To-do item: Across the records, find how many lines include the string "normal" and answer with only the figure.

Records shown:
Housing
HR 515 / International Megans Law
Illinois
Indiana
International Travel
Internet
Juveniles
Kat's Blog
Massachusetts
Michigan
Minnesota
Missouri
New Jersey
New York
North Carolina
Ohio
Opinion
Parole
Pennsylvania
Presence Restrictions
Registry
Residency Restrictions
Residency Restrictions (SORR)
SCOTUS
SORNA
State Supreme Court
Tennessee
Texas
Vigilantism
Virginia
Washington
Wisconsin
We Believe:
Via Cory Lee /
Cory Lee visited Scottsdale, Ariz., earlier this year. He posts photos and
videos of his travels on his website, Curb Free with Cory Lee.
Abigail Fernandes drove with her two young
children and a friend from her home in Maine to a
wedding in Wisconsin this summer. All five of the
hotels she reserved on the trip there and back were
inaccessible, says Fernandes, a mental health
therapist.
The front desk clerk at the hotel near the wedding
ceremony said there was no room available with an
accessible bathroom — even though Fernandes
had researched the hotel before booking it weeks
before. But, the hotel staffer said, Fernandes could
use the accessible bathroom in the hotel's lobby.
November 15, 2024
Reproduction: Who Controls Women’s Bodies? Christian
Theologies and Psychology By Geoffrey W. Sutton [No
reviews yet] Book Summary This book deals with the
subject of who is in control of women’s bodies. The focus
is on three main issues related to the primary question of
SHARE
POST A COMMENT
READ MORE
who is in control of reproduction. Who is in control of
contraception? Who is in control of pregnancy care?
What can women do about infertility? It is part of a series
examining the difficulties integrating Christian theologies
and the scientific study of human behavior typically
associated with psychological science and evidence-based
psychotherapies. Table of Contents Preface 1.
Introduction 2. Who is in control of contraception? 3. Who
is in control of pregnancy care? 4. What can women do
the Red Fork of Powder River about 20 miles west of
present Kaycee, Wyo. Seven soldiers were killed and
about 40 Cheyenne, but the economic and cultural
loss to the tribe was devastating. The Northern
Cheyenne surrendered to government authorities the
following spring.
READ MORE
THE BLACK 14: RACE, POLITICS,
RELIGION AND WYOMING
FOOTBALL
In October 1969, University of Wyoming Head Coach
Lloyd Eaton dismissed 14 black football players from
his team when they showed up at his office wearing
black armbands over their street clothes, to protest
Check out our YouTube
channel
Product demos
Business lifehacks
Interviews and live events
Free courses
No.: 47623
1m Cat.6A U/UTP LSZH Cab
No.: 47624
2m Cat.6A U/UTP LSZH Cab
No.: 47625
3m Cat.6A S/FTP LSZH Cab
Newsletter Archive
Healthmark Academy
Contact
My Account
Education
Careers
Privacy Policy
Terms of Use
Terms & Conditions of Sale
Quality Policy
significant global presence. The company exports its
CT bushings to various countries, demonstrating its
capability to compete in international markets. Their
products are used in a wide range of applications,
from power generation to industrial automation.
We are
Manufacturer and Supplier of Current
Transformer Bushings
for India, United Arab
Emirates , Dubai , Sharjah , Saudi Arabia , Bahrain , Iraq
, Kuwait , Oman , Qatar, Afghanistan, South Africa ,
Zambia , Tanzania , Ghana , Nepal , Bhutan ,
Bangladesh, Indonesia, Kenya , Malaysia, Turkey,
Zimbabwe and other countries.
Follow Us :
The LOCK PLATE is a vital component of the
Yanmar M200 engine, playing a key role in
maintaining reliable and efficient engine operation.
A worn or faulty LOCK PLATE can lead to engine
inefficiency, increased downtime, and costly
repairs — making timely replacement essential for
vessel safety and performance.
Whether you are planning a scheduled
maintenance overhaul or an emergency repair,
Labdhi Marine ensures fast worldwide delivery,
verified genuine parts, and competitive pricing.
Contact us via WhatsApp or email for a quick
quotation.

...

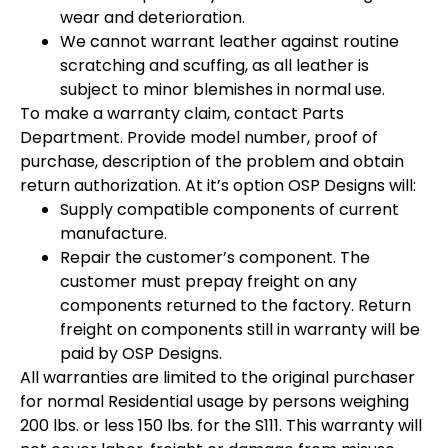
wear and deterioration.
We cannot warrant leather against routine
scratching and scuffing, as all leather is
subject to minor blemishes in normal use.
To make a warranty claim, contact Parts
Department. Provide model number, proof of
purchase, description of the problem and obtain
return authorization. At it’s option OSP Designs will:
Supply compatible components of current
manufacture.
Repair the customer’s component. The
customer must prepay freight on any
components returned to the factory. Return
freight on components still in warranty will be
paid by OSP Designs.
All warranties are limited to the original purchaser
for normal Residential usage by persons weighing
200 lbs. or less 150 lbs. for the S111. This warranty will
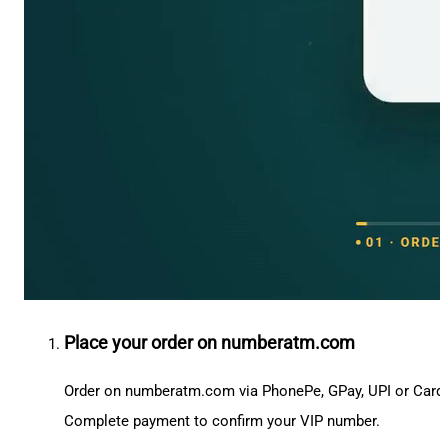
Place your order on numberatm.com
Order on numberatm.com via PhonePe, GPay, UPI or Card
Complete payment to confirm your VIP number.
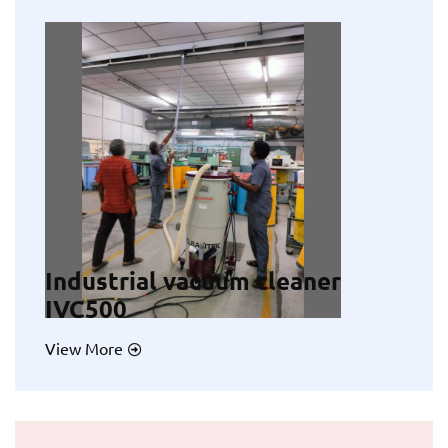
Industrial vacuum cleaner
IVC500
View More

* * *

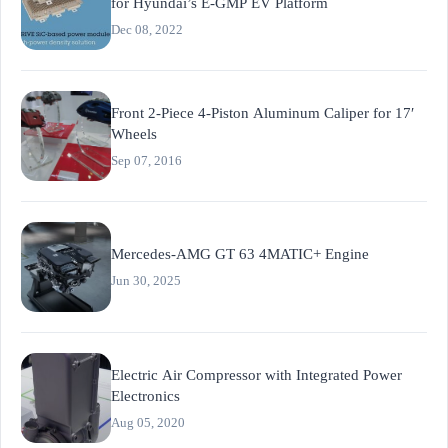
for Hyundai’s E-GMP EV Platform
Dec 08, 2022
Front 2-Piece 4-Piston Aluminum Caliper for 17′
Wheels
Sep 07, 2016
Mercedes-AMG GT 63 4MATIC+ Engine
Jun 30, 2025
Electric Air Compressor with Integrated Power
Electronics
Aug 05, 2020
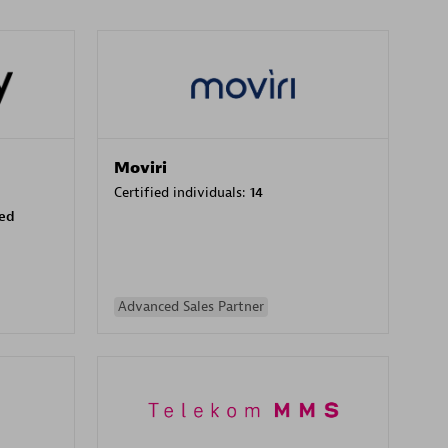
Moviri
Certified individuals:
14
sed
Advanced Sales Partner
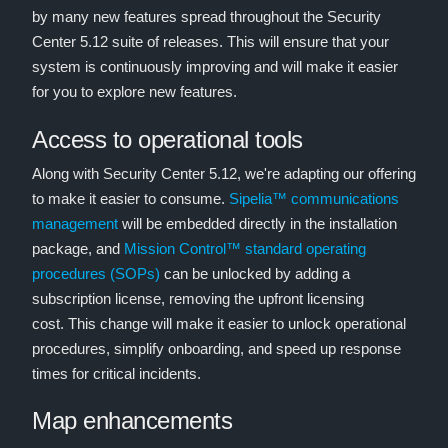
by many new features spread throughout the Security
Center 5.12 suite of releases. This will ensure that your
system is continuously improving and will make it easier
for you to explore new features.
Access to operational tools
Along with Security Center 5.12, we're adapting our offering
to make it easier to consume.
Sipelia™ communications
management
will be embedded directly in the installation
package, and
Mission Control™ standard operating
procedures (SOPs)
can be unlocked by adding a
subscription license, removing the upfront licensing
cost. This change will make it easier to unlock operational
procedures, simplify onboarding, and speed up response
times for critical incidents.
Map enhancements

Task response: 2